Task prompt =
The response must contain every record, repeated exactly.

[Plain-text document sources]
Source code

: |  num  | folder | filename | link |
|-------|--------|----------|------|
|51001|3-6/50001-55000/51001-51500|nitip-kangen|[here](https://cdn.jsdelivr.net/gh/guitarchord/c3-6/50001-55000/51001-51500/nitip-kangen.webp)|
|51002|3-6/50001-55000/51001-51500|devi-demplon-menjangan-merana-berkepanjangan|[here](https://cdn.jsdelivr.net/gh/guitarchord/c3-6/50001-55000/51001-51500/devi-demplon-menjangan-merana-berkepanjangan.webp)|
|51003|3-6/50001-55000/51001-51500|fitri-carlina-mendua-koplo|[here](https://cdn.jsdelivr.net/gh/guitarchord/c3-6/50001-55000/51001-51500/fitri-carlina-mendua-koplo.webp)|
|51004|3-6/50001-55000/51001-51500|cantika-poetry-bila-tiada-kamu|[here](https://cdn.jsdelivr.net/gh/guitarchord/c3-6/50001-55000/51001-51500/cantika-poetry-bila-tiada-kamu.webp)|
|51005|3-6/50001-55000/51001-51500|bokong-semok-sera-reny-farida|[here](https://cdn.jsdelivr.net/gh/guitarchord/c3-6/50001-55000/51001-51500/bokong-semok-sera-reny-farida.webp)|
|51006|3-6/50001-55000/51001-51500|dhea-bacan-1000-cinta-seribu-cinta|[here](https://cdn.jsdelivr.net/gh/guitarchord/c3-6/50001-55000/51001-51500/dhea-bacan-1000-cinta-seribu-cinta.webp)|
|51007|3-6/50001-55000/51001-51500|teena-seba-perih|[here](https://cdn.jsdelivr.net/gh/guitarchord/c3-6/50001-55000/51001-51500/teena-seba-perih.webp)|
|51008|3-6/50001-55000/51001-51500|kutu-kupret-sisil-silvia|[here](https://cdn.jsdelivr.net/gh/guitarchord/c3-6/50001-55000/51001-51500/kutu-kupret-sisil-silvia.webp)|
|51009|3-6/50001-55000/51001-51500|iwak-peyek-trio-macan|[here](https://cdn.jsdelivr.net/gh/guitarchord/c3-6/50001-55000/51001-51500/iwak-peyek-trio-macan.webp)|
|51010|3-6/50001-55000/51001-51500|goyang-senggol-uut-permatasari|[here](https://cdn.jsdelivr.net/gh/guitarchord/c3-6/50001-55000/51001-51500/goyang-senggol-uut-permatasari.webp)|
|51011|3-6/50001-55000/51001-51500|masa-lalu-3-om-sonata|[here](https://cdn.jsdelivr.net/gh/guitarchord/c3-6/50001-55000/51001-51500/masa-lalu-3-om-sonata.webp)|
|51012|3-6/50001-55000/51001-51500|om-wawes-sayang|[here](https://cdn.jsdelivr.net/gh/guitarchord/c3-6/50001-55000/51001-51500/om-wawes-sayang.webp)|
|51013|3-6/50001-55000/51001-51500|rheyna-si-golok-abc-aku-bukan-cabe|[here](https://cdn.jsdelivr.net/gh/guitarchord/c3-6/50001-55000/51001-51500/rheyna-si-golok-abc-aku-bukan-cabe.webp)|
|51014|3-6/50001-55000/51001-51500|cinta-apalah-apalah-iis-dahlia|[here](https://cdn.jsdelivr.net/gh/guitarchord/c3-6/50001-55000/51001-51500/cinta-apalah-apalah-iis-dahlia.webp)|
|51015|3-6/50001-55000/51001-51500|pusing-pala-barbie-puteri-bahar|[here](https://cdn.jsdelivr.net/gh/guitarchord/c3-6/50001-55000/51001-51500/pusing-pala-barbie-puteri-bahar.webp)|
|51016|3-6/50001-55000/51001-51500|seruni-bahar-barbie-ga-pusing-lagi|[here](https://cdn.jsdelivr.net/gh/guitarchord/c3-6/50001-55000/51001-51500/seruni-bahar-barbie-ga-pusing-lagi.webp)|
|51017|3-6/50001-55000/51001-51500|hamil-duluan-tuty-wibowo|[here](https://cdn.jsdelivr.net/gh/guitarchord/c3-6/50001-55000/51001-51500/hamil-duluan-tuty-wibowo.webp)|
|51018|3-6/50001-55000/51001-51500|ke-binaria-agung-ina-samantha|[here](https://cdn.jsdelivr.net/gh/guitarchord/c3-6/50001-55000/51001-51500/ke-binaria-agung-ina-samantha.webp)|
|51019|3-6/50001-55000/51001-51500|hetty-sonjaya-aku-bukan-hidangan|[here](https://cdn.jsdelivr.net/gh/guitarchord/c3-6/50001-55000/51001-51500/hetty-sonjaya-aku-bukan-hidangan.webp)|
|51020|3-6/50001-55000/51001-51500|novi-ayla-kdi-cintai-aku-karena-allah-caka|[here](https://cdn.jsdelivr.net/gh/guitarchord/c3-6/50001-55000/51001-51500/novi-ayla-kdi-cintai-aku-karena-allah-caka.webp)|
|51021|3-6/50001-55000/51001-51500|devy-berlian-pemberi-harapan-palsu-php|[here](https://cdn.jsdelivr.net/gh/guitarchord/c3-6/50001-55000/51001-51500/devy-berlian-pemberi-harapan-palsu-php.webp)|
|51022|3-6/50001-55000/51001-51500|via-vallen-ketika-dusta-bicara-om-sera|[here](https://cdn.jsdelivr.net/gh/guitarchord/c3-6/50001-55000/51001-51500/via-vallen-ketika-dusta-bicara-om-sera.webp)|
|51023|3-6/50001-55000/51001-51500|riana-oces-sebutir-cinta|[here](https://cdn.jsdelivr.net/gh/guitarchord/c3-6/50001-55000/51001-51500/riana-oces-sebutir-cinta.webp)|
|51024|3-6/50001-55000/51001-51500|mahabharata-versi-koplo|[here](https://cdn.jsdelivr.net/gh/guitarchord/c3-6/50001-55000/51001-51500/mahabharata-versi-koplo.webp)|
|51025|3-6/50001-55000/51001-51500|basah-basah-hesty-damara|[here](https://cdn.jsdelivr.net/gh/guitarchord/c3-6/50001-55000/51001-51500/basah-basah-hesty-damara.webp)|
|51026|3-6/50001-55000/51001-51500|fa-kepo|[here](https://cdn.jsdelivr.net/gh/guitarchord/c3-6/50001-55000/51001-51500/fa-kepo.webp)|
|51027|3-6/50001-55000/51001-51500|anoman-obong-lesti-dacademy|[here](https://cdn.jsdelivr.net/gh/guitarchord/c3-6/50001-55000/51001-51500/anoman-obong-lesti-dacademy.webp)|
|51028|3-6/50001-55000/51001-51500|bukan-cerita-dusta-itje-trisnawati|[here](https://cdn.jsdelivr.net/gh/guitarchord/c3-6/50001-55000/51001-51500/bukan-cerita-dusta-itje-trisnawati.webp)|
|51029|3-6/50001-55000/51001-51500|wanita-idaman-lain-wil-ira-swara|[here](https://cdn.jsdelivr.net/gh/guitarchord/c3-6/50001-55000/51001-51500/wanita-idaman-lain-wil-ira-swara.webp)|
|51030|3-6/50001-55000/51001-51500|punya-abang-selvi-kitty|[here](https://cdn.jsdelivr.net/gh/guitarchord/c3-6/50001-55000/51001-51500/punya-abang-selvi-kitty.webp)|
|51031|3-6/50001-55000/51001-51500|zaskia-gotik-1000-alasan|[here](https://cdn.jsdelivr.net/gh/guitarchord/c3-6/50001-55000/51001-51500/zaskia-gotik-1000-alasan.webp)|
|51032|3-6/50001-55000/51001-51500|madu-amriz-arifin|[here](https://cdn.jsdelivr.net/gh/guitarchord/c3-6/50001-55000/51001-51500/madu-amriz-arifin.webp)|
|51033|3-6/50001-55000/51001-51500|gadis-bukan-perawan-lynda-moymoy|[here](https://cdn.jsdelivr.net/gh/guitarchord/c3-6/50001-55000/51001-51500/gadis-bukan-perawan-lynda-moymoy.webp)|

Result of this task =
Source code

: |  num  | folder | filename | link |
|-------|--------|----------|------|
|51001|3-6/50001-55000/51001-51500|nitip-kangen|[here](https://cdn.jsdelivr.net/gh/guitarchord/c3-6/50001-55000/51001-51500/nitip-kangen.webp)|
|51002|3-6/50001-55000/51001-51500|devi-demplon-menjangan-merana-berkepanjangan|[here](https://cdn.jsdelivr.net/gh/guitarchord/c3-6/50001-55000/51001-51500/devi-demplon-menjangan-merana-berkepanjangan.webp)|
|51003|3-6/50001-55000/51001-51500|fitri-carlina-mendua-koplo|[here](https://cdn.jsdelivr.net/gh/guitarchord/c3-6/50001-55000/51001-51500/fitri-carlina-mendua-koplo.webp)|
|51004|3-6/50001-55000/51001-51500|cantika-poetry-bila-tiada-kamu|[here](https://cdn.jsdelivr.net/gh/guitarchord/c3-6/50001-55000/51001-51500/cantika-poetry-bila-tiada-kamu.webp)|
|51005|3-6/50001-55000/51001-51500|bokong-semok-sera-reny-farida|[here](https://cdn.jsdelivr.net/gh/guitarchord/c3-6/50001-55000/51001-51500/bokong-semok-sera-reny-farida.webp)|
|51006|3-6/50001-55000/51001-51500|dhea-bacan-1000-cinta-seribu-cinta|[here](https://cdn.jsdelivr.net/gh/guitarchord/c3-6/50001-55000/51001-51500/dhea-bacan-1000-cinta-seribu-cinta.webp)|
|51007|3-6/50001-55000/51001-51500|teena-seba-perih|[here](https://cdn.jsdelivr.net/gh/guitarchord/c3-6/50001-55000/51001-51500/teena-seba-perih.webp)|
|51008|3-6/50001-55000/51001-51500|kutu-kupret-sisil-silvia|[here](https://cdn.jsdelivr.net/gh/guitarchord/c3-6/50001-55000/51001-51500/kutu-kupret-sisil-silvia.webp)|
|51009|3-6/50001-55000/51001-51500|iwak-peyek-trio-macan|[here](https://cdn.jsdelivr.net/gh/guitarchord/c3-6/50001-55000/51001-51500/iwak-peyek-trio-macan.webp)|
|51010|3-6/50001-55000/51001-51500|goyang-senggol-uut-permatasari|[here](https://cdn.jsdelivr.net/gh/guitarchord/c3-6/50001-55000/51001-51500/goyang-senggol-uut-permatasari.webp)|
|51011|3-6/50001-55000/51001-51500|masa-lalu-3-om-sonata|[here](https://cdn.jsdelivr.net/gh/guitarchord/c3-6/50001-55000/51001-51500/masa-lalu-3-om-sonata.webp)|
|51012|3-6/50001-55000/51001-51500|om-wawes-sayang|[here](https://cdn.jsdelivr.net/gh/guitarchord/c3-6/50001-55000/51001-51500/om-wawes-sayang.webp)|
|51013|3-6/50001-55000/51001-51500|rheyna-si-golok-abc-aku-bukan-cabe|[here](https://cdn.jsdelivr.net/gh/guitarchord/c3-6/50001-55000/51001-51500/rheyna-si-golok-abc-aku-bukan-cabe.webp)|
|51014|3-6/50001-55000/51001-51500|cinta-apalah-apalah-iis-dahlia|[here](https://cdn.jsdelivr.net/gh/guitarchord/c3-6/50001-55000/51001-51500/cinta-apalah-apalah-iis-dahlia.webp)|
|51015|3-6/50001-55000/51001-51500|pusing-pala-barbie-puteri-bahar|[here](https://cdn.jsdelivr.net/gh/guitarchord/c3-6/50001-55000/51001-51500/pusing-pala-barbie-puteri-bahar.webp)|
|51016|3-6/50001-55000/51001-51500|seruni-bahar-barbie-ga-pusing-lagi|[here](https://cdn.jsdelivr.net/gh/guitarchord/c3-6/50001-55000/51001-51500/seruni-bahar-barbie-ga-pusing-lagi.webp)|
|51017|3-6/50001-55000/51001-51500|hamil-duluan-tuty-wibowo|[here](https://cdn.jsdelivr.net/gh/guitarchord/c3-6/50001-55000/51001-51500/hamil-duluan-tuty-wibowo.webp)|
|51018|3-6/50001-55000/51001-51500|ke-binaria-agung-ina-samantha|[here](https://cdn.jsdelivr.net/gh/guitarchord/c3-6/50001-55000/51001-51500/ke-binaria-agung-ina-samantha.webp)|
|51019|3-6/50001-55000/51001-51500|hetty-sonjaya-aku-bukan-hidangan|[here](https://cdn.jsdelivr.net/gh/guitarchord/c3-6/50001-55000/51001-51500/hetty-sonjaya-aku-bukan-hidangan.webp)|
|51020|3-6/50001-55000/51001-51500|novi-ayla-kdi-cintai-aku-karena-allah-caka|[here](https://cdn.jsdelivr.net/gh/guitarchord/c3-6/50001-55000/51001-51500/novi-ayla-kdi-cintai-aku-karena-allah-caka.webp)|
|51021|3-6/50001-55000/51001-51500|devy-berlian-pemberi-harapan-palsu-php|[here](https://cdn.jsdelivr.net/gh/guitarchord/c3-6/50001-55000/51001-51500/devy-berlian-pemberi-harapan-palsu-php.webp)|
|51022|3-6/50001-55000/51001-51500|via-vallen-ketika-dusta-bicara-om-sera|[here](https://cdn.jsdelivr.net/gh/guitarchord/c3-6/50001-55000/51001-51500/via-vallen-ketika-dusta-bicara-om-sera.webp)|
|51023|3-6/50001-55000/51001-51500|riana-oces-sebutir-cinta|[here](https://cdn.jsdelivr.net/gh/guitarchord/c3-6/50001-55000/51001-51500/riana-oces-sebutir-cinta.webp)|
|51024|3-6/50001-55000/51001-51500|mahabharata-versi-koplo|[here](https://cdn.jsdelivr.net/gh/guitarchord/c3-6/50001-55000/51001-51500/mahabharata-versi-koplo.webp)|
|51025|3-6/50001-55000/51001-51500|basah-basah-hesty-damara|[here](https://cdn.jsdelivr.net/gh/guitarchord/c3-6/50001-55000/51001-51500/basah-basah-hesty-damara.webp)|
|51026|3-6/50001-55000/51001-51500|fa-kepo|[here](https://cdn.jsdelivr.net/gh/guitarchord/c3-6/50001-55000/51001-51500/fa-kepo.webp)|
|51027|3-6/50001-55000/51001-51500|anoman-obong-lesti-dacademy|[here](https://cdn.jsdelivr.net/gh/guitarchord/c3-6/50001-55000/51001-51500/anoman-obong-lesti-dacademy.webp)|
|51028|3-6/50001-55000/51001-51500|bukan-cerita-dusta-itje-trisnawati|[here](https://cdn.jsdelivr.net/gh/guitarchord/c3-6/50001-55000/51001-51500/bukan-cerita-dusta-itje-trisnawati.webp)|
|51029|3-6/50001-55000/51001-51500|wanita-idaman-lain-wil-ira-swara|[here](https://cdn.jsdelivr.net/gh/guitarchord/c3-6/50001-55000/51001-51500/wanita-idaman-lain-wil-ira-swara.webp)|
|51030|3-6/50001-55000/51001-51500|punya-abang-selvi-kitty|[here](https://cdn.jsdelivr.net/gh/guitarchord/c3-6/50001-55000/51001-51500/punya-abang-selvi-kitty.webp)|
|51031|3-6/50001-55000/51001-51500|zaskia-gotik-1000-alasan|[here](https://cdn.jsdelivr.net/gh/guitarchord/c3-6/50001-55000/51001-51500/zaskia-gotik-1000-alasan.webp)|
|51032|3-6/50001-55000/51001-51500|madu-amriz-arifin|[here](https://cdn.jsdelivr.net/gh/guitarchord/c3-6/50001-55000/51001-51500/madu-amriz-arifin.webp)|
|51033|3-6/50001-55000/51001-51500|gadis-bukan-perawan-lynda-moymoy|[here](https://cdn.jsdelivr.net/gh/guitarchord/c3-6/50001-55000/51001-51500/gadis-bukan-perawan-lynda-moymoy.webp)|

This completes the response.